+++ Input material +++

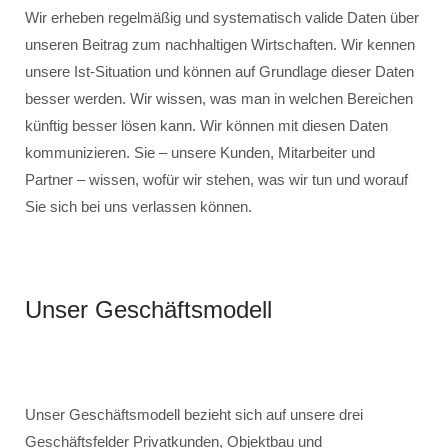
Wir erheben regelmäßig und systematisch valide Daten über
unseren Beitrag zum nachhaltigen Wirtschaften. Wir kennen
unsere Ist-Situation und können auf Grundlage dieser Daten
besser werden. Wir wissen, was man in welchen Bereichen
künftig besser lösen kann. Wir können mit diesen Daten
kommunizieren. Sie – unsere Kunden, Mitarbeiter und
Partner – wissen, wofür wir stehen, was wir tun und worauf
Sie sich bei uns verlassen können.
Unser Geschäftsmodell
Unser Geschäftsmodell bezieht sich auf unsere drei
Geschäftsfelder Privatkunden, Objektbau und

+++

If a record contains a picture, leave the picture out and retype everything else exactly.

Wir erheben regelmäßig und systematisch valide Daten über
unseren Beitrag zum nachhaltigen Wirtschaften. Wir kennen
unsere Ist-Situation und können auf Grundlage dieser Daten
besser werden. Wir wissen, was man in welchen Bereichen
künftig besser lösen kann. Wir können mit diesen Daten
kommunizieren. Sie – unsere Kunden, Mitarbeiter und
Partner – wissen, wofür wir stehen, was wir tun und worauf
Sie sich bei uns verlassen können.
Unser Geschäftsmodell
Unser Geschäftsmodell bezieht sich auf unsere drei
Geschäftsfelder Privatkunden, Objektbau und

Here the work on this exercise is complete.